I’ve seen places do this for tests against AWS infrastructure… I cant say why, it just happens.

@sparkla in the UK going onsite and living in hotels is just considered part of the job. Pen testers are expected to do assessments on web apps and infrastructure that is not remotely accessible.

Type your comment> @TazWake said:

expect the pentesters (even webapp ones) to turn up on site and be supervised by the security team.

That kind of sucks to be supervised like you don’t know what you are doing and they are supervising you. If they know better why don’t they do it? Maybe I am wrong to say that but it feels undermining.

@Anonymus said:

That kind of sucks to be supervised like you don’t know what you are doing and they are supervising you. If they know better why don’t they do it?
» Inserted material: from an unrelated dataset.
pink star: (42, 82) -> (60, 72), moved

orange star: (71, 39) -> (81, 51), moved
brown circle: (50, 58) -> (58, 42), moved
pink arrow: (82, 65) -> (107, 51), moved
Maybe I am wrong to say that but it feels undermining.

Every organisation varies, but the supervision doesn’t tend to be down to watching the commands, more a case of making sure that the scope is maintained and that as soon as anything is discovered they can start dealing with it.

Type your comment> @TazWake said:

Every organisation varies, but the supervision doesn’t tend to be down to watching the commands, more a case of making sure that the scope is maintained and that as soon as anything is discovered they can start dealing with it.

When you put it that way it sounds nicer :slight_smile:

What are your thoughts about the salaries?